> [Data under study]:

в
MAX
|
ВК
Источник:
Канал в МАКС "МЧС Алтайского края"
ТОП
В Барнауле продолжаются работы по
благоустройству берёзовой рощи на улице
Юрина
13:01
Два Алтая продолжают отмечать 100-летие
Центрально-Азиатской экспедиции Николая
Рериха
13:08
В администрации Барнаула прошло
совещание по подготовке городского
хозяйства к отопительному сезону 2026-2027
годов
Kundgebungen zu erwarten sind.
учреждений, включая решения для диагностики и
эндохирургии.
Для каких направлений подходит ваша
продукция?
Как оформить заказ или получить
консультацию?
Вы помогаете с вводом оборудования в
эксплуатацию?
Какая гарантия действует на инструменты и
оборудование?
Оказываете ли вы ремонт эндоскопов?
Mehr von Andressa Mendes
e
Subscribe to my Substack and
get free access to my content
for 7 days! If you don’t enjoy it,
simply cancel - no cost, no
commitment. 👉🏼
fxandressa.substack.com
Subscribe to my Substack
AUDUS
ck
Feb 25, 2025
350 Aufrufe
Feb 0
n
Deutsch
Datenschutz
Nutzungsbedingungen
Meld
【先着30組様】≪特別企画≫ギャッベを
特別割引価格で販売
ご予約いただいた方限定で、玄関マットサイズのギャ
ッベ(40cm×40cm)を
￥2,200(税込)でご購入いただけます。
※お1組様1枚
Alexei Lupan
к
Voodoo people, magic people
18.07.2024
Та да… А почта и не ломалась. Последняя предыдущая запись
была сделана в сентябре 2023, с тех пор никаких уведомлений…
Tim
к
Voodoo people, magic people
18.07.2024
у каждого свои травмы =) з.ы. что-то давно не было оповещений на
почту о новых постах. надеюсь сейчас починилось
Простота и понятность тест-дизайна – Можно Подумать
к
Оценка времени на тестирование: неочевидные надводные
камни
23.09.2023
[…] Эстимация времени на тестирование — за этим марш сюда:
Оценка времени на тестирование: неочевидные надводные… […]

> [Description of the task]:
In the entries above, copy each line that contains the string "Subscribe".

> [Exercise output]:
Subscribe to my Substack and
Subscribe to my Substack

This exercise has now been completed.